Retype the entries without changes, from the very beginning through the line that contains "全送达目的地。游戏画面精美，操作简单易上手，适合各". Leave the pictures out of your answer.

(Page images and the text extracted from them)
============================================================

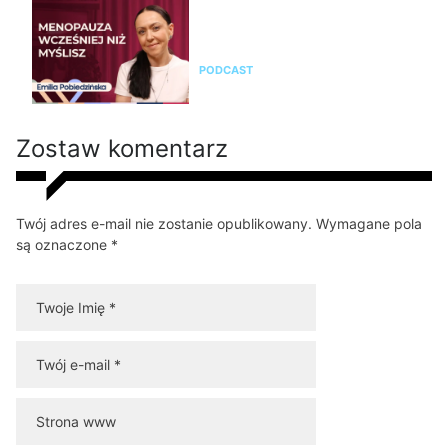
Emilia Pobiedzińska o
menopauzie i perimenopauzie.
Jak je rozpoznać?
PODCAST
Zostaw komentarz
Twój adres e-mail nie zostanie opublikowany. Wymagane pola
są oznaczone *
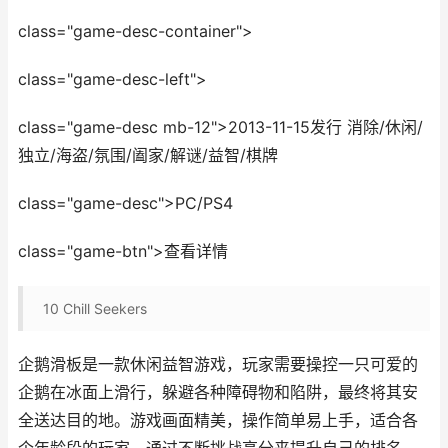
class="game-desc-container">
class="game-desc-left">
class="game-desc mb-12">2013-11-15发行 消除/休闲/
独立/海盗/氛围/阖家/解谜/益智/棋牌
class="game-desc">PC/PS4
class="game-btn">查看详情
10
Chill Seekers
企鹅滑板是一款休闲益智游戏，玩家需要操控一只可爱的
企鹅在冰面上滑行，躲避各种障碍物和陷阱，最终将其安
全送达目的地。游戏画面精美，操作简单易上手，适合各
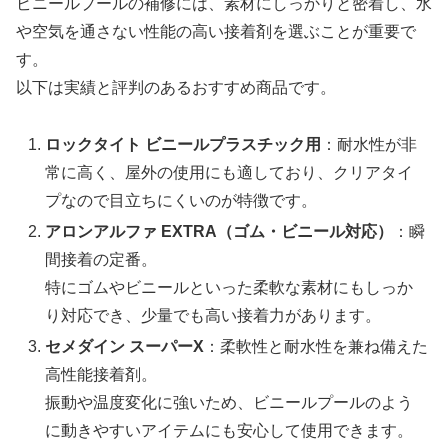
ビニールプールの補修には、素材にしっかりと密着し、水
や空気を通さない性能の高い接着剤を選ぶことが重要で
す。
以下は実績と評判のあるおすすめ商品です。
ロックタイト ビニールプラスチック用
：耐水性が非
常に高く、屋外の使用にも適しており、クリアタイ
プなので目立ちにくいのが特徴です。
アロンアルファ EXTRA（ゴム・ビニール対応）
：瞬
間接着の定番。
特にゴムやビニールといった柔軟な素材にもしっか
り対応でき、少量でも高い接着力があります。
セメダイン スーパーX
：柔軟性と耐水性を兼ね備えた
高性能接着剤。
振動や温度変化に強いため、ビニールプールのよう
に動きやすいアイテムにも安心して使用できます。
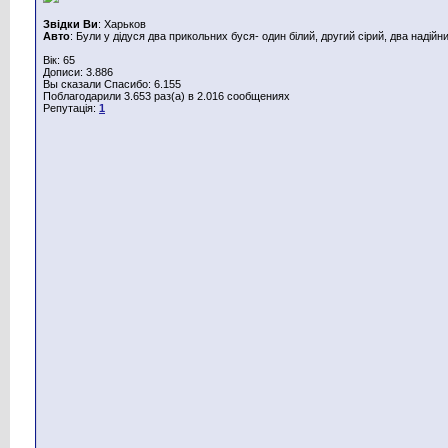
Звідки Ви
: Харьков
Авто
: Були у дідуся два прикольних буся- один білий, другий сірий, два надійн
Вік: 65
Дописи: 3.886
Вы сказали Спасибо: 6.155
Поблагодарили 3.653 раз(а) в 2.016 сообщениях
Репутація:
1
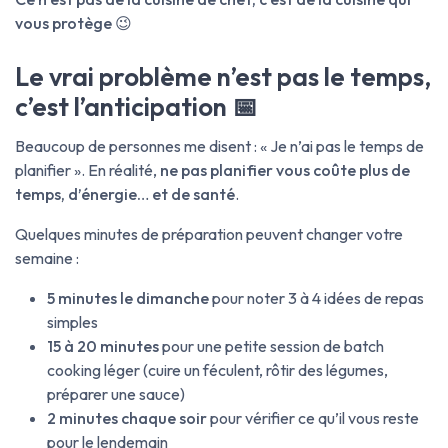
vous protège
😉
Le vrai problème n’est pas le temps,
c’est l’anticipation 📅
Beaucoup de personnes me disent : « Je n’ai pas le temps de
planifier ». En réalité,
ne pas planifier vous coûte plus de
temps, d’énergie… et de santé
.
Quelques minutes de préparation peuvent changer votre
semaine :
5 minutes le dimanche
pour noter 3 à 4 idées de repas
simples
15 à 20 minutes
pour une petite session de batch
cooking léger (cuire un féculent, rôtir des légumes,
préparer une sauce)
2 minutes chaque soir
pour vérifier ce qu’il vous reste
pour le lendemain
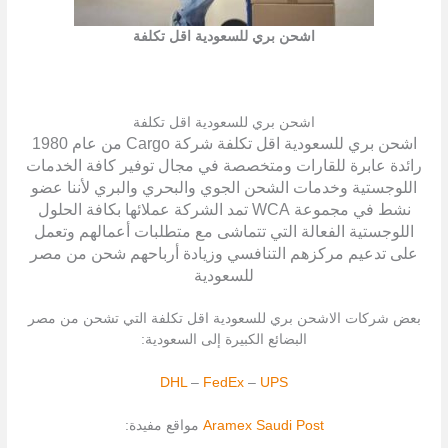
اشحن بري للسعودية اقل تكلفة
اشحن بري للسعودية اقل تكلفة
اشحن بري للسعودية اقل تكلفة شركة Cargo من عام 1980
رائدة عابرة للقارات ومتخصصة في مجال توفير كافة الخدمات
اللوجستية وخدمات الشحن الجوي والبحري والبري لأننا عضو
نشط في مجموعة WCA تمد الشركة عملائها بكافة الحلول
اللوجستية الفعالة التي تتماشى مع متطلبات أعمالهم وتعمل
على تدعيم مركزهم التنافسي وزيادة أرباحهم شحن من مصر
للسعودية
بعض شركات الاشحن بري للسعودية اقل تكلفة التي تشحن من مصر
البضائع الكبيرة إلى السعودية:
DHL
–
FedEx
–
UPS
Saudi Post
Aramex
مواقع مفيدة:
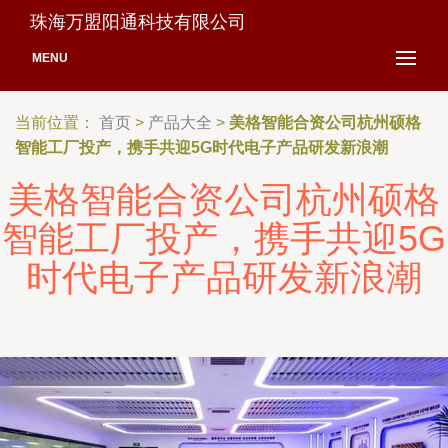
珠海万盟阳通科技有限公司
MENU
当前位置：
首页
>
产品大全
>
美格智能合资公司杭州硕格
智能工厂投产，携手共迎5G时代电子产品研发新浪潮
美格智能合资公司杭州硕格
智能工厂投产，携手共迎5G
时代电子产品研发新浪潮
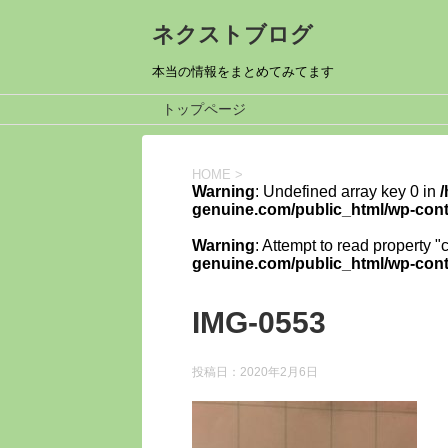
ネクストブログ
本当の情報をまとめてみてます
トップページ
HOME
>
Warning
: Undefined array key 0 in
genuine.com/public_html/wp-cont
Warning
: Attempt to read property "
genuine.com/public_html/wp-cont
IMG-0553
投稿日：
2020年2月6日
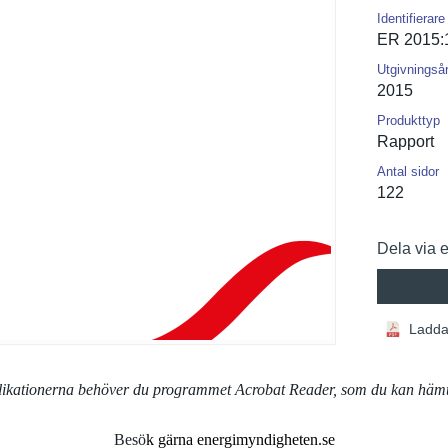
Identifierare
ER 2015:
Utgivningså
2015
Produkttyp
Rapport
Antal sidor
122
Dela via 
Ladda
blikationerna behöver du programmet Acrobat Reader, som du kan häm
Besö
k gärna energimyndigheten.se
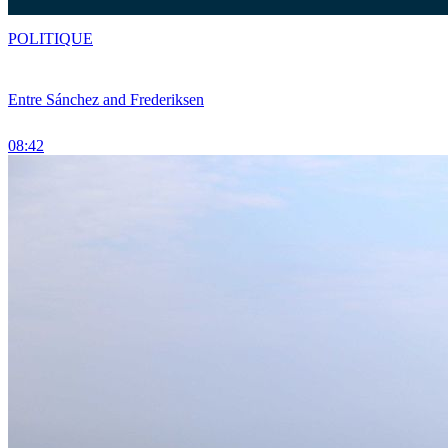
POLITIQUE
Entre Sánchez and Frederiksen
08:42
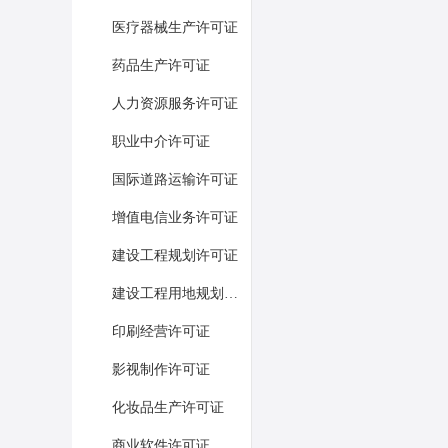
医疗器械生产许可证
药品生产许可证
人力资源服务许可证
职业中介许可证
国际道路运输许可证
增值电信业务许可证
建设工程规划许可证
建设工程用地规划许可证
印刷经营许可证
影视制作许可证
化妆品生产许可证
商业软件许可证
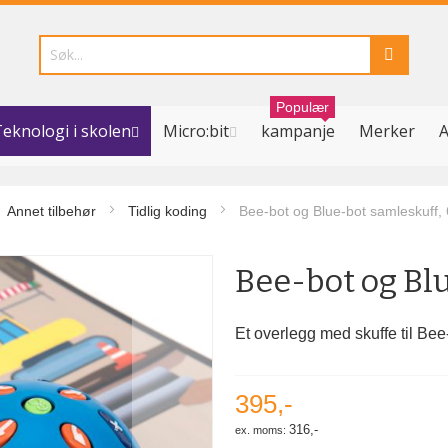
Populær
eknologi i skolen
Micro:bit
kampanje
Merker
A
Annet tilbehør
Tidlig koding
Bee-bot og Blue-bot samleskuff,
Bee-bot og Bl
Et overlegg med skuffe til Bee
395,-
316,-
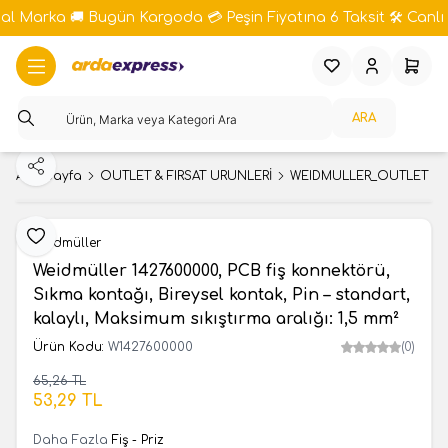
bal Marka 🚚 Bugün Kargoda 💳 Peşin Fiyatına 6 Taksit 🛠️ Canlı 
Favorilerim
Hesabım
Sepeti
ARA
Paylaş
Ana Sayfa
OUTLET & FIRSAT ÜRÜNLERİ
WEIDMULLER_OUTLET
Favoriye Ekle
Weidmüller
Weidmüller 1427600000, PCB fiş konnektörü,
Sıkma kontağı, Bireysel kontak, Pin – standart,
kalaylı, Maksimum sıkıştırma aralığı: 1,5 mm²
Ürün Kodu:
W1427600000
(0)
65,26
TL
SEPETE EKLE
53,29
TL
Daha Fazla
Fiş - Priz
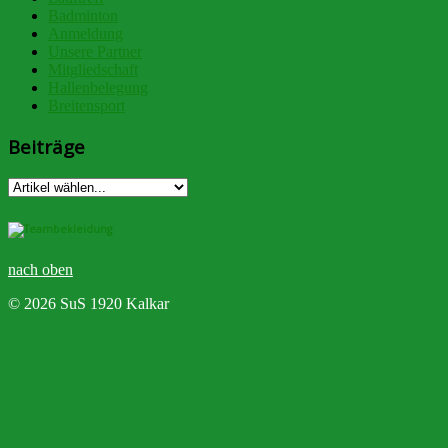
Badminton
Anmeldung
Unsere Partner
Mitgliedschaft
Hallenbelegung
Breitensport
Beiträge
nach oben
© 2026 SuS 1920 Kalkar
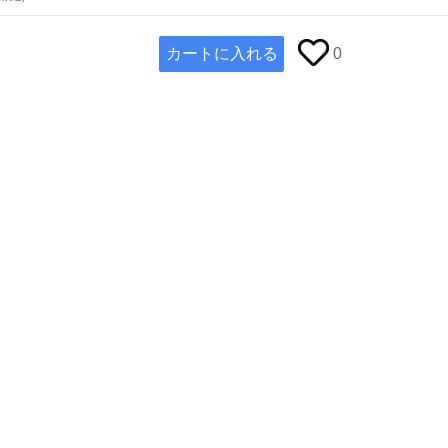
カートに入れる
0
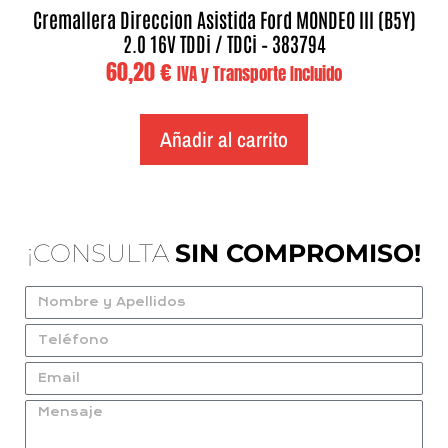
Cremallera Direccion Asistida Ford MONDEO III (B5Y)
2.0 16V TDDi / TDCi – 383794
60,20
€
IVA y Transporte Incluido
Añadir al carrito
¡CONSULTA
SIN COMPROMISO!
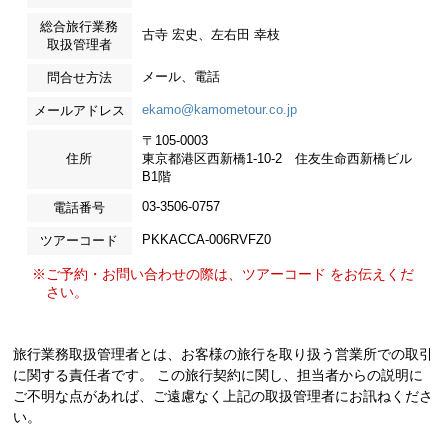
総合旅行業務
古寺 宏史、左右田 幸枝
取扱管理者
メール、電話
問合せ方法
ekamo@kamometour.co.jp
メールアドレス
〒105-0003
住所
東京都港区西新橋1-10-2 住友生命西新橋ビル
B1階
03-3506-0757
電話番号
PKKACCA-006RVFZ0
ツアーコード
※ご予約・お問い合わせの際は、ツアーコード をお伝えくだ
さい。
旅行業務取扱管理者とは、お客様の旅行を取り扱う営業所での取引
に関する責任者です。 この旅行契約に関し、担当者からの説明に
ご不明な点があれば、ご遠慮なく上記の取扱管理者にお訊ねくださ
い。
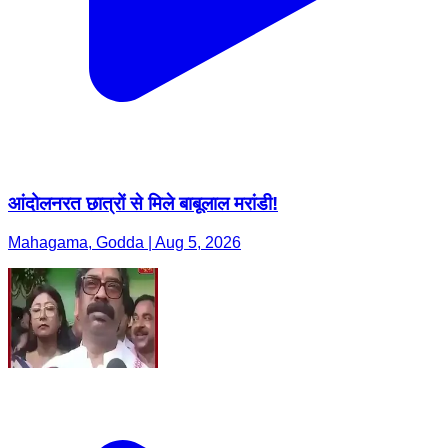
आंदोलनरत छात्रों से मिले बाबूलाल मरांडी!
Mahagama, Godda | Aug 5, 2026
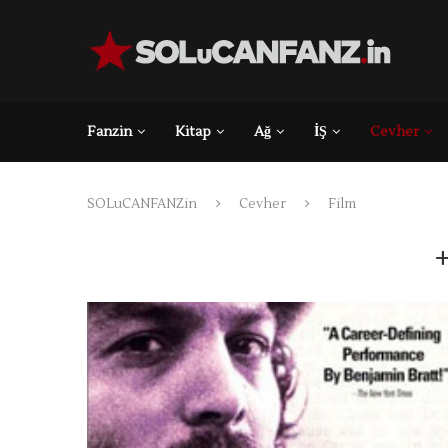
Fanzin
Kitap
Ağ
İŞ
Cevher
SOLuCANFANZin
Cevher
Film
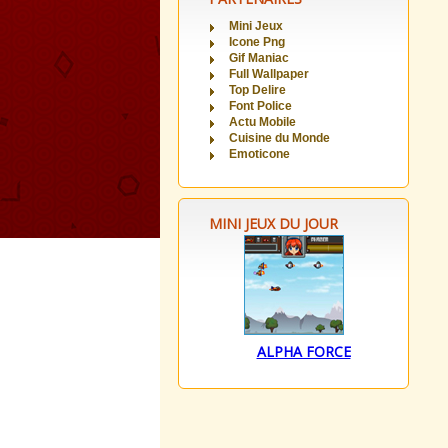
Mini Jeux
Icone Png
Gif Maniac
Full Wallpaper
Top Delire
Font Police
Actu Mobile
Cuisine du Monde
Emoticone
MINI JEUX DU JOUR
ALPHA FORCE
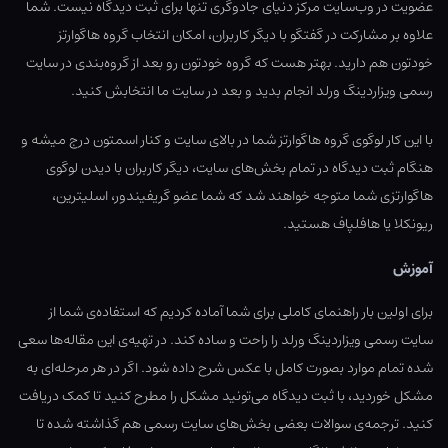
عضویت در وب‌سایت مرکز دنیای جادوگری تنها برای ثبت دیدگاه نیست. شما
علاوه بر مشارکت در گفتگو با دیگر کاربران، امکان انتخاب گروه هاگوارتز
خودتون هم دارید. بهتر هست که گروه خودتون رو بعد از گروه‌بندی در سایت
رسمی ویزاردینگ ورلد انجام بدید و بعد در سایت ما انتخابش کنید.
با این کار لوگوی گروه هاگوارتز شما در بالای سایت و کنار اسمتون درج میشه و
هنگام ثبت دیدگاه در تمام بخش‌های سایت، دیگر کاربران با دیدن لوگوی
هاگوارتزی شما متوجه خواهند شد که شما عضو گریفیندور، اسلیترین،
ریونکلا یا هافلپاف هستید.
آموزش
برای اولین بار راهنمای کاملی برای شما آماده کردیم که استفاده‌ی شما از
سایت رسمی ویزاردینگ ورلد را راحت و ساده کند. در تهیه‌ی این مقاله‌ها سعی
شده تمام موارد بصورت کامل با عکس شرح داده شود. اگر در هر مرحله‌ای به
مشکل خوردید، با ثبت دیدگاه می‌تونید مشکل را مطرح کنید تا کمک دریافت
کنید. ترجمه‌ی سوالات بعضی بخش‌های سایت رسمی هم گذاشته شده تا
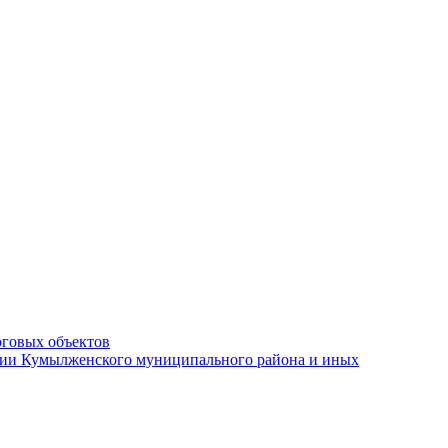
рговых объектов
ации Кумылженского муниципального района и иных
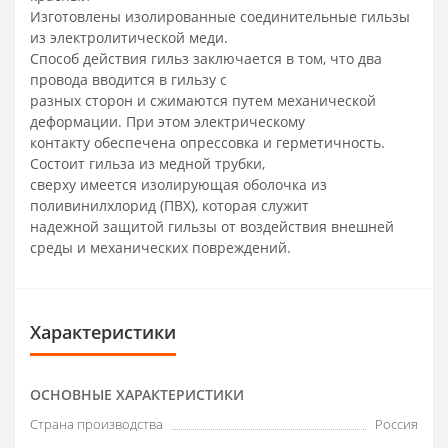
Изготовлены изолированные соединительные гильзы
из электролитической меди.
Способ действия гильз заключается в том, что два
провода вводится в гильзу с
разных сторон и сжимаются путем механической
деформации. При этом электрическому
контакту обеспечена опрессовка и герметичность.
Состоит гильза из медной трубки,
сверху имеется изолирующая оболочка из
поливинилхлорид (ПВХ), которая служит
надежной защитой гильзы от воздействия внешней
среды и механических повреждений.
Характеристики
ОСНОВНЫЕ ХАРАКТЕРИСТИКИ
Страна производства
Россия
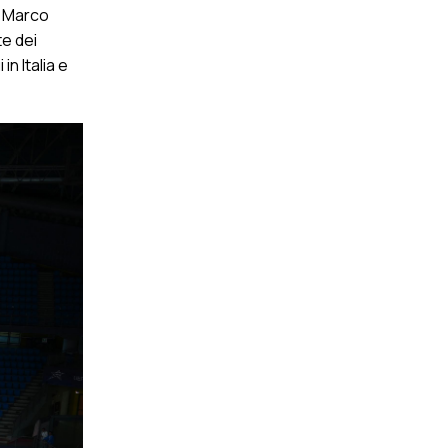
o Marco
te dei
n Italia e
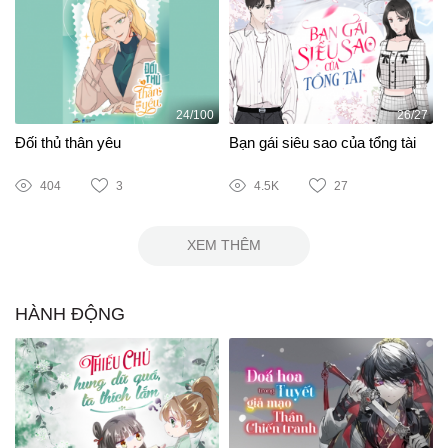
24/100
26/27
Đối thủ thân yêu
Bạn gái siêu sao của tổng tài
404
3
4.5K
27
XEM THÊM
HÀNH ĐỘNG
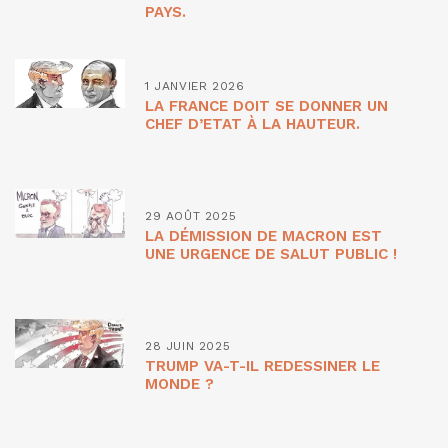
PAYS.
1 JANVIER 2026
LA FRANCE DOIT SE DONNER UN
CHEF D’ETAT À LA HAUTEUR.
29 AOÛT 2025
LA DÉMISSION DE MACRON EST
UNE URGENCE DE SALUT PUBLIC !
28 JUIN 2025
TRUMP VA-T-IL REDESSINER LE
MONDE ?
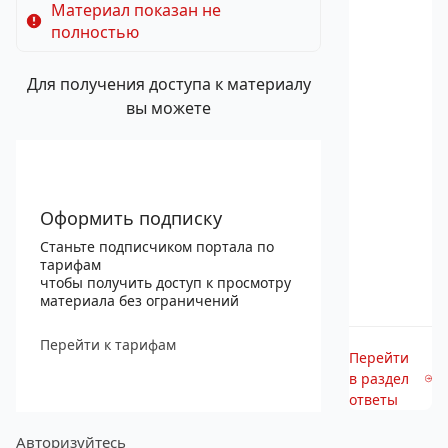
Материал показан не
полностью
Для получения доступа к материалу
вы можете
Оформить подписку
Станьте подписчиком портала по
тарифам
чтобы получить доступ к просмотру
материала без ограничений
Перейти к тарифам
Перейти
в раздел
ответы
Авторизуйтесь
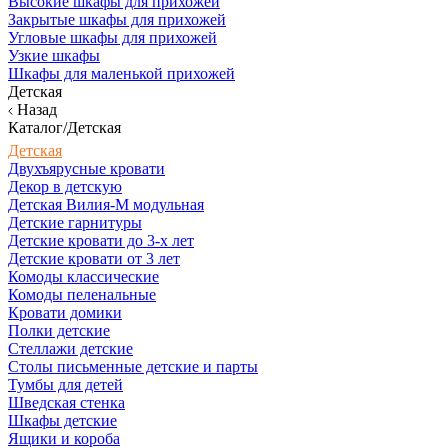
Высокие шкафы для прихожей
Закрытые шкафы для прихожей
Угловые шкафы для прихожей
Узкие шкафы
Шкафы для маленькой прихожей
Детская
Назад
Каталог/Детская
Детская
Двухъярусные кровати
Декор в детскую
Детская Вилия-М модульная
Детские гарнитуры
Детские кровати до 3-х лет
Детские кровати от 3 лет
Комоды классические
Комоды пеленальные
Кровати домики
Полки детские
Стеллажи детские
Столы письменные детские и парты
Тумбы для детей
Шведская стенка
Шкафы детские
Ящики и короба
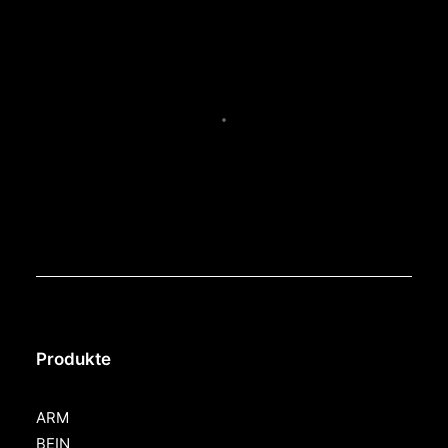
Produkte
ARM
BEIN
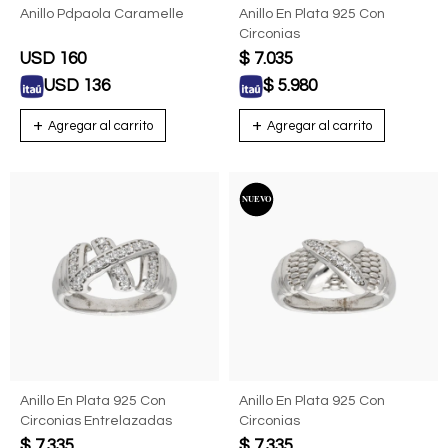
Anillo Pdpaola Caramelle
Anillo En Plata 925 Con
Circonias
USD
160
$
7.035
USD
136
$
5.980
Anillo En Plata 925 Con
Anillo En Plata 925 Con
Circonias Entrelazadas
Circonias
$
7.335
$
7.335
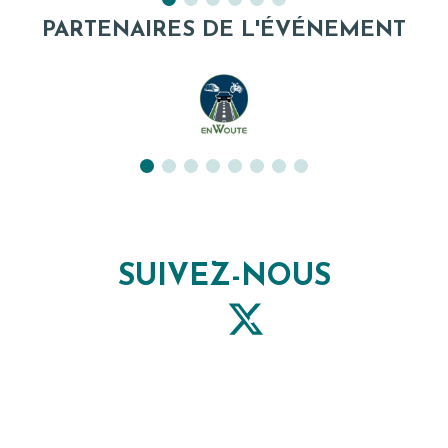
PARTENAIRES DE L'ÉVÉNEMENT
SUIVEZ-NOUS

============================================================

Exercise response:
Emilia Pobiedzińska o
menopauzie i perimenopauzie.
Jak je rozpoznać?
PODCAST
Zostaw komentarz
Twój adres e-mail nie zostanie opublikowany. Wymagane pola
są oznaczone *
class="game-desc-container">
class="game-desc-left">
class="game-desc mb-12">2013-11-15发行 消除/休闲/
独立/海盗/氛围/阖家/解谜/益智/棋牌
class="game-desc">PC/PS4
class="game-btn">查看详情
10
Chill Seekers
企鹅滑板是一款休闲益智游戏，玩家需要操控一只可爱的
企鹅在冰面上滑行，躲避各种障碍物和陷阱，最终将其安
全送达目的地。游戏画面精美，操作简单易上手，适合各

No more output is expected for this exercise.